**Objective**
Copy every line of the listing below word for word, leaving out the pictures.

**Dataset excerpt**

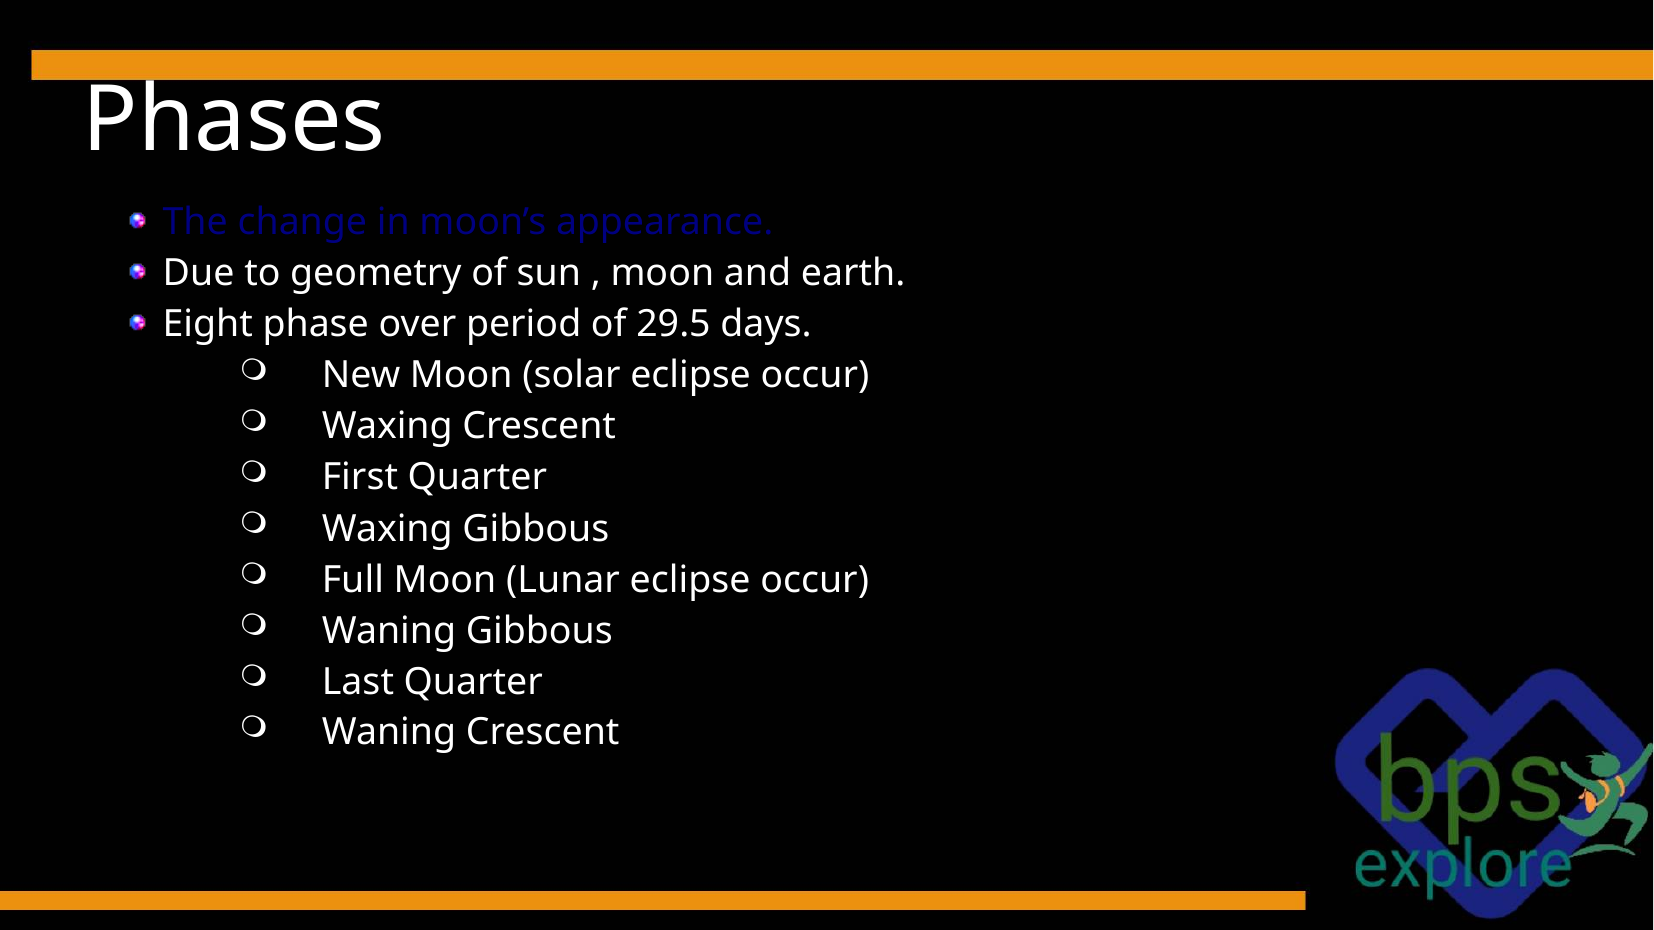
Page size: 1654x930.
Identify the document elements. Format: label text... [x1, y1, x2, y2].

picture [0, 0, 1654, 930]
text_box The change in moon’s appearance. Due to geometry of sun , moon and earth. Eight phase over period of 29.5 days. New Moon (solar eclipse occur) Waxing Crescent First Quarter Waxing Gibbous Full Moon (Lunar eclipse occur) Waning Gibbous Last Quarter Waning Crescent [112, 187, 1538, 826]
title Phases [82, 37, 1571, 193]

**Reply**
Page size: 1654x930.
Identify the document elements. Format: label text... [x1, y1, x2, y2].

picture [0, 0, 1654, 930]
text_box The change in moon’s appearance. Due to geometry of sun , moon and earth. Eight phase over period of 29.5 days. New Moon (solar eclipse occur) Waxing Crescent First Quarter Waxing Gibbous Full Moon (Lunar eclipse occur) Waning Gibbous Last Quarter Waning Crescent [112, 187, 1538, 826]
title Phases [82, 37, 1571, 193]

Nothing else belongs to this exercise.